# Alcatel Switches Model 6850 Show Configuration Snapshot has no ouput



## Joey Tabjan (Dec 22, 2011)

Hi,

Just recently encountered an issue with our Alcatel Switches (Alcatel-Lucent OmniSwitch 6000 Software Version 6.4.3.520.R01 GA) wherein show configuration snapshot has no output. Switches are in STACK and been running for 10months but suddenly we could no longer back-up as the show configuration snapshot has no output. Also, any commands to check the directory (ie, "ls","pwd","dir") are not working. Below are some of the show commands that might help:

AccSW> show system 
System:
Description: Alcatel-Lucent OS6850-48L 6.4.3.520.R01 GA, April 08, 2010.,
Object ID: 1.3.6.1.4.1.6486.800.1.1.2.1.7.1.12,
Up Time: 279 days 7 hours 2 minutes and 42 seconds,
Contact: Alcatel-Lucent, Enterprise,
Name: MOEHQ-TB-F5-AccSW,
Location: Unknown,
Services: 72,
Date & Time: TUE DEC 20 2011 17:35:18 (LOCAL)

......

§ **WORK INSTRUCTIONS**:
a. Write out the part of the Alcatel switch post that begins at the words "Just recently encountered" and stops after the words "2011 17:35:18 (LOCAL)".
b. Answer these questions from the Alcatel switch post, one answer a line:
(i) How long had the stacked switches been running before backups stopped working?
(ii) What up time does the "show system" output report?
(iii) What name does the "show system" output give for the switch?
The rows have nothing to do with the Alcatel switch post.

......

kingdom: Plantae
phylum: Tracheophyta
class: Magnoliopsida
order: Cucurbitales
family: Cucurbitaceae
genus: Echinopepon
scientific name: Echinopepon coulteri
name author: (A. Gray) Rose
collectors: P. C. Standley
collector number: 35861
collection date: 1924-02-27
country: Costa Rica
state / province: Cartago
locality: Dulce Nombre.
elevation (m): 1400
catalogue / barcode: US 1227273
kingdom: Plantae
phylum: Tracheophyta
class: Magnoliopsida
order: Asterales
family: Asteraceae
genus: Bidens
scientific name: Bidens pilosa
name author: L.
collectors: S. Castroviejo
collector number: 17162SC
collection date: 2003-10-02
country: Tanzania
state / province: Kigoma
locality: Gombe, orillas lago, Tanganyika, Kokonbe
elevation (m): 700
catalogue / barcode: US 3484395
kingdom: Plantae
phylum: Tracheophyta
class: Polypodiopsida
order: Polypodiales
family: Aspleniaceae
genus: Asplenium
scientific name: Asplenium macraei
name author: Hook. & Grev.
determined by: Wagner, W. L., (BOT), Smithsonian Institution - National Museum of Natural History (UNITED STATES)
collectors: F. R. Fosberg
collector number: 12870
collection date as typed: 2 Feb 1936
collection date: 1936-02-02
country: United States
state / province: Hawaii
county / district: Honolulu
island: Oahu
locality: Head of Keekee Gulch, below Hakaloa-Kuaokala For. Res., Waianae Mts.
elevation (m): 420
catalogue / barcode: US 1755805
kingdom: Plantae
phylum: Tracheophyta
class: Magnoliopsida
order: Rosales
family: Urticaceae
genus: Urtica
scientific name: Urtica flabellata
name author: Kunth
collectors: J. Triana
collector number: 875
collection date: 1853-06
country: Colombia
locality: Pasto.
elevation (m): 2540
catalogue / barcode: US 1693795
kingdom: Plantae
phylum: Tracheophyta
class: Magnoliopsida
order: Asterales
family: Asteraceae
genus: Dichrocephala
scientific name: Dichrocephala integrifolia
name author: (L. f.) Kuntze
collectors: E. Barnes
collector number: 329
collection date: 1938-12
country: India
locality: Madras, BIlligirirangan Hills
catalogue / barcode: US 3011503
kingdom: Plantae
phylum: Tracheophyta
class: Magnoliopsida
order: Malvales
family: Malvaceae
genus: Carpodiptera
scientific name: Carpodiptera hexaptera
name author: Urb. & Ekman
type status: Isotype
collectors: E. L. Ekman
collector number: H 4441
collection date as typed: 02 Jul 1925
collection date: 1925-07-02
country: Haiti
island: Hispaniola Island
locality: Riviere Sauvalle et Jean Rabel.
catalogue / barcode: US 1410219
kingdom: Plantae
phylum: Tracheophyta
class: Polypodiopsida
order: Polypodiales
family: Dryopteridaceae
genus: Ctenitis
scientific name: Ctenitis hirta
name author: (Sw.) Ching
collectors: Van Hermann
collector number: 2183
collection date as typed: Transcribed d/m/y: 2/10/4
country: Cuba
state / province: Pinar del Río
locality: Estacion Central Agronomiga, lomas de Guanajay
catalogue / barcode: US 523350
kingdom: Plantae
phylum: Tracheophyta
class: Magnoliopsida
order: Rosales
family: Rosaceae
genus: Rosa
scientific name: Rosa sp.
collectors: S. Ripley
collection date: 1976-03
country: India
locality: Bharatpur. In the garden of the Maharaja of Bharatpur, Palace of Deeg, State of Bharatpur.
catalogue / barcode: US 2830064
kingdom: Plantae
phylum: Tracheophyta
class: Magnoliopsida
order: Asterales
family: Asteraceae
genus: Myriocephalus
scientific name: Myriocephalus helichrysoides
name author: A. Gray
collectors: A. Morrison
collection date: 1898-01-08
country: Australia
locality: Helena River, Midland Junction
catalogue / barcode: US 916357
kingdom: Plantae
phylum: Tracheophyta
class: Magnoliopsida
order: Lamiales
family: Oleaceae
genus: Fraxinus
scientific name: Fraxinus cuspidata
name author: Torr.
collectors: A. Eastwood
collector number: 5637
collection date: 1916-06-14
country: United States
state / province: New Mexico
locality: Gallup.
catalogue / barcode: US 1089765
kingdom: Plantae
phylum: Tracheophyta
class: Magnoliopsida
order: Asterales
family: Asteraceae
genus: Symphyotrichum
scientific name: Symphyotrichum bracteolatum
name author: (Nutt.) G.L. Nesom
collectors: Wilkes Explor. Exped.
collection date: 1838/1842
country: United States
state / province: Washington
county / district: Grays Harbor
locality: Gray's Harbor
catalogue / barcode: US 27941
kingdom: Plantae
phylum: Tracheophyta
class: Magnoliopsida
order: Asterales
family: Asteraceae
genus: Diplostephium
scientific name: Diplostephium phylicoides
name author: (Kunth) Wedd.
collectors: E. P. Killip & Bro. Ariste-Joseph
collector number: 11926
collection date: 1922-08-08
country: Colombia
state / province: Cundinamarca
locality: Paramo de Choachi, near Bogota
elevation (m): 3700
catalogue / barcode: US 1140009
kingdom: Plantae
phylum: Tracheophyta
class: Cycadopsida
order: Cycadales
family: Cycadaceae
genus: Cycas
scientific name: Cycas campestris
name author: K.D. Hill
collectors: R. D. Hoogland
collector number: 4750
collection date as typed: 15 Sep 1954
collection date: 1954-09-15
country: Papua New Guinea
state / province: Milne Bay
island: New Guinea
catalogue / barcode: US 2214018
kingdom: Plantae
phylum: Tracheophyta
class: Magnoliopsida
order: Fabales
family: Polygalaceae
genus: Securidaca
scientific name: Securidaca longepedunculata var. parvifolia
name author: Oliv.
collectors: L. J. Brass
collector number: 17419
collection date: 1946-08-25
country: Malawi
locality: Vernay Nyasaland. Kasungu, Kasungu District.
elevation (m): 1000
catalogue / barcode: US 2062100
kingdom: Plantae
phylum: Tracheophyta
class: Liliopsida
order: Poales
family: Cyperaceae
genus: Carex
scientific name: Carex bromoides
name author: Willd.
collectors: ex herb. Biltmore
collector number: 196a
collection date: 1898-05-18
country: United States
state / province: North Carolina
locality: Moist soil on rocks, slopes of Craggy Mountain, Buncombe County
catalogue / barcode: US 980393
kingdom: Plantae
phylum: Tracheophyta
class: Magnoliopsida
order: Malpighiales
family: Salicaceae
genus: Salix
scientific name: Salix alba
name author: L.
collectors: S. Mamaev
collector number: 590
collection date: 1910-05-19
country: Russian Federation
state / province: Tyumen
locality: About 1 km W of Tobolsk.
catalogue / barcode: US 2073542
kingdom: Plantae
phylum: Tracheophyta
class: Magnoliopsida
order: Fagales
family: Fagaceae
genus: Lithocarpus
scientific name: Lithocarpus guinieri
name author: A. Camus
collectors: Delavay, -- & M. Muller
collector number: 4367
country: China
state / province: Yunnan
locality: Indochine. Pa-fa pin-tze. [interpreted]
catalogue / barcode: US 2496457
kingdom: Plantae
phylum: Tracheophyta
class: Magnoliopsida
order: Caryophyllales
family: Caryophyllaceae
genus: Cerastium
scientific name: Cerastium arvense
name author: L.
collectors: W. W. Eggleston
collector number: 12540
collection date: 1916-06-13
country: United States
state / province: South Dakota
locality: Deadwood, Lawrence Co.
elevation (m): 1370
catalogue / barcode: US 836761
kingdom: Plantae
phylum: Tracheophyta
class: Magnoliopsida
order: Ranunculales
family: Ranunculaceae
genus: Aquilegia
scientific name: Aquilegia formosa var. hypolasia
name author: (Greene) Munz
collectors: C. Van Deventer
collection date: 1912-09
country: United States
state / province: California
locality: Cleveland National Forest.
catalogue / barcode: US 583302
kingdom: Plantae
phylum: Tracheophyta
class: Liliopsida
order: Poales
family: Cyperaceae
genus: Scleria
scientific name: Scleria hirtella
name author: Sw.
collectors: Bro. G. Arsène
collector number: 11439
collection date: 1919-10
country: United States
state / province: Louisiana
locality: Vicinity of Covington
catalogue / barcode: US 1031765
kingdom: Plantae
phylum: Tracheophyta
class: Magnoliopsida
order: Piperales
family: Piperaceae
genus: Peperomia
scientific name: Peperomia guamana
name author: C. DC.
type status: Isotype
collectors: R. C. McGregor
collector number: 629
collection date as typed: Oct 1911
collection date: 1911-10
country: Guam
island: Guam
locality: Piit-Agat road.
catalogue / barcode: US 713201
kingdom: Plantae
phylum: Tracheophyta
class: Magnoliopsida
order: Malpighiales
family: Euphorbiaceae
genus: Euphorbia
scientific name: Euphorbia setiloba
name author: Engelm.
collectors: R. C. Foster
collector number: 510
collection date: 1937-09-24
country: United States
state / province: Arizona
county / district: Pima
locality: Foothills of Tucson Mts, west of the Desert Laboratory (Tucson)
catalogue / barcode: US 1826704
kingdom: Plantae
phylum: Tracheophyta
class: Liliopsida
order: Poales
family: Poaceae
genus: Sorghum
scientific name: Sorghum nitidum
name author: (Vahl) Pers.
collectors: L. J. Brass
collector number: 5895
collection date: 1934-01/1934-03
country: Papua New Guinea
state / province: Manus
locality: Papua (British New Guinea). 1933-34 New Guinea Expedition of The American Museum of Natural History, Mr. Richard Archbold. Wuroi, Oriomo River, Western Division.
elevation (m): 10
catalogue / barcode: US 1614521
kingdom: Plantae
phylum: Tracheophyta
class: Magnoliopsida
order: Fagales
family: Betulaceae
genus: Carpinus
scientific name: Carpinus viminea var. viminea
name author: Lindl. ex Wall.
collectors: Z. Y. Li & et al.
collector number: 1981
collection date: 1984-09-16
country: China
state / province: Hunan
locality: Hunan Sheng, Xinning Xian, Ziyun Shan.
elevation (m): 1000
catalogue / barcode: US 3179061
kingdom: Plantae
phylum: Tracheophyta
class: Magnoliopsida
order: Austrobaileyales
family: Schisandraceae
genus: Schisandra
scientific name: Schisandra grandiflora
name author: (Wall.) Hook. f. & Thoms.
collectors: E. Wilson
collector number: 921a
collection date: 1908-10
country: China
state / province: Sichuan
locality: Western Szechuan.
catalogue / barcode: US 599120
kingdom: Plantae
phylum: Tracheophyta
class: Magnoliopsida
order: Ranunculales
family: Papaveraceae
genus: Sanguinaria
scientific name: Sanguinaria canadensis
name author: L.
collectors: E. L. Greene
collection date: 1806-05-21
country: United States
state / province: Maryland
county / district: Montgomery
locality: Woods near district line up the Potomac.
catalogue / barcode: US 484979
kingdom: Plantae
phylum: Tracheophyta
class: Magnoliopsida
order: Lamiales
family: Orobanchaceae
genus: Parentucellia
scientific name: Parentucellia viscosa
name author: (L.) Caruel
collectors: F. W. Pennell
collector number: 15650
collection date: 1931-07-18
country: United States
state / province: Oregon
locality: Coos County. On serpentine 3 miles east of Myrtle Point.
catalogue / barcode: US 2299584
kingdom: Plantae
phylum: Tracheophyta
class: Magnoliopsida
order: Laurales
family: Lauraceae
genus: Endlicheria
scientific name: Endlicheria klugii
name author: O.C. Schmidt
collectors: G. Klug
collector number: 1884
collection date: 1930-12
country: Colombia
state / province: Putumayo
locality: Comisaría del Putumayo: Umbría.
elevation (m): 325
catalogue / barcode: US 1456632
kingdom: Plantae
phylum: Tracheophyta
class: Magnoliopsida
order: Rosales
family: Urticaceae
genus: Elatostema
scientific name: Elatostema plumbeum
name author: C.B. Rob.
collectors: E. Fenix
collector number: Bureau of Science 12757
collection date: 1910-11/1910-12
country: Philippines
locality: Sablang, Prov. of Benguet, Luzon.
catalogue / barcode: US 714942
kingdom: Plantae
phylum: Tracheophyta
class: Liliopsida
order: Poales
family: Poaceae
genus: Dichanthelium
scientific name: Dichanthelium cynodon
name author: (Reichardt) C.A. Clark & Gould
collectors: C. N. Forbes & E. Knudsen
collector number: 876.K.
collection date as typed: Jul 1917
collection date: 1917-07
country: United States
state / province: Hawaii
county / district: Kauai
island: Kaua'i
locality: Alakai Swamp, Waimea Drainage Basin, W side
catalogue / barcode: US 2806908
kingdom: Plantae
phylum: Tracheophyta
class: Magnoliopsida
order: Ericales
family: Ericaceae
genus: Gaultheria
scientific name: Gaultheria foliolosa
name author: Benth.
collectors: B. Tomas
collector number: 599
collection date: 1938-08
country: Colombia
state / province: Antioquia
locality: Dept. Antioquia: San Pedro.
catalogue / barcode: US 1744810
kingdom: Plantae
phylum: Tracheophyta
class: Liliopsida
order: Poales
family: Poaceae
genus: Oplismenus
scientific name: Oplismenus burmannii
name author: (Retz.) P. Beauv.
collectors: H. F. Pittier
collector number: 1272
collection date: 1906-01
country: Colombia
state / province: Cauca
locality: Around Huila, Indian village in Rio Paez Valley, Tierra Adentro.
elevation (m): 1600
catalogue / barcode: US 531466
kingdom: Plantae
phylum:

......

§ **SOLUTIONS TO THE EXERCISE**:
a.
Just recently encountered an issue with our Alcatel Switches (Alcatel-Lucent OmniSwitch 6000 Software Version 6.4.3.520.R01 GA) wherein show configuration snapshot has no output. Switches are in STACK and been running for 10months but suddenly we could no longer back-up as the show configuration snapshot has no output. Also, any commands to check the directory (ie, "ls","pwd","dir") are not working. Below are some of the show commands that might help:

AccSW> show system 
System:
Description: Alcatel-Lucent OS6850-48L 6.4.3.520.R01 GA, April 08, 2010.,
Object ID: 1.3.6.1.4.1.6486.800.1.1.2.1.7.1.12,
Up Time: 279 days 7 hours 2 minutes and 42 seconds,
Contact: Alcatel-Lucent, Enterprise,
Name: MOEHQ-TB-F5-AccSW,
Location: Unknown,
Services: 72,
Date & Time: TUE DEC 20 2011 17:35:18 (LOCAL)

b.
(i) 10 months
(ii) 279 days 7 hours 2 minutes and 42 seconds
(iii) MOEHQ-TB-F5-AccSW